O
“Journal du Dimanche” de Paris de domingo trazia uma entrevista
com Daniel Cohn-Bendit, um dos lideres da sublevação popular que
quase derrubou o governo francês em maio de 1968 e que continua
atuando, como ativista e analista político, com o nome que
conquistou naquela primavera. Não é mais o irreverente Dani
Vermelho de 45 anos atrás, mas ainda é o remanescente mais notório
daquela geração que fez o então presidente de Gaulle pensar em
largar tudo e se mandar. Só mais tarde ficou-se sabendo como o velho
general chegara mesmo perto de renunciar. De Gaulle não era a única
causa da revolta que começou com os estudantes e empolgou Paris, mas
era um símbolo de tudo que os revoltosos não queriam mais. Se maio
de 68 não sabia definir bem seus objetivos, pelo menos tinha um
ícone vivo contra o qual concentrar seu fogo. Um conveniente símbolo
com dois metros de altura, um nariz dominador e a empáfia
correspondente.
A
chamada de capa para a entrevista de Cohn-Bendit era “Um perfume de
Maio de 68” e a matéria fazia uma comparação mais ou menos óbvia
do que acontece no Brasil com o que acontece na Turquia e o que
aconteceu nas recentes “primaveras” árabes e em 68 em Paris.

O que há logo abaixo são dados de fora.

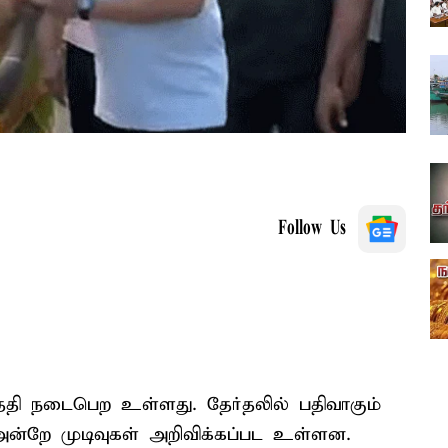
Follow Us
ேதி நடைபெற உள்ளது. தேர்தலில் பதிவாகும்
அன்றே முடிவுகள் அறிவிக்கப்பட உள்ளன.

Óbvia e inexata. Nos países árabes a rua derrubou ditadores, na
Turquia a revolta é, em parte, contra um governo autocrático e
inclui, como complicadora, a luta antiga pela hegemonia religiosa. E,
diferente do maio de Paris, a combustão instantânea no Brasil ainda
não produziu seus Cohn-Bendits nem tem um De Gaulle conveniente como
um símbolo que resuma o que se é contra. Ser contra tudo que está
errado despersonaliza o protesto. Qual é a cara de tudo que está
errado? No Brasil tanta coisa está errada há tanto tempo que
qualquer figura, atual ou histórica, serve como símbolo da nossa
desarrumação intolerável, na falta de um de Gaulle. Renan
Calheiros ou Pedro Álvares Cabral.
Na
sua entrevista, forçando um pouco a cronologia, Cohn-Bendit diz que
68 foi o preâmbulo de 81, quando a esquerda chegou ao poder na
França. Junho de 2013 será o preâmbulo de exatamente o quê, no
Brasil? Aqui a esquerda, ou algo que se define como tal, já está no
poder. O que vem agora? O Marx tem uma frase: se uma nação inteira
pudesse sentir vergonha, seria como um leão preparando seu bote. Uma
nação envergonhada dos seus políticos e das suas mazelas está
inteira nas ruas. Resta saber para que lado será o bote desse leão.
Tempos
interessantes, tempos interessantes.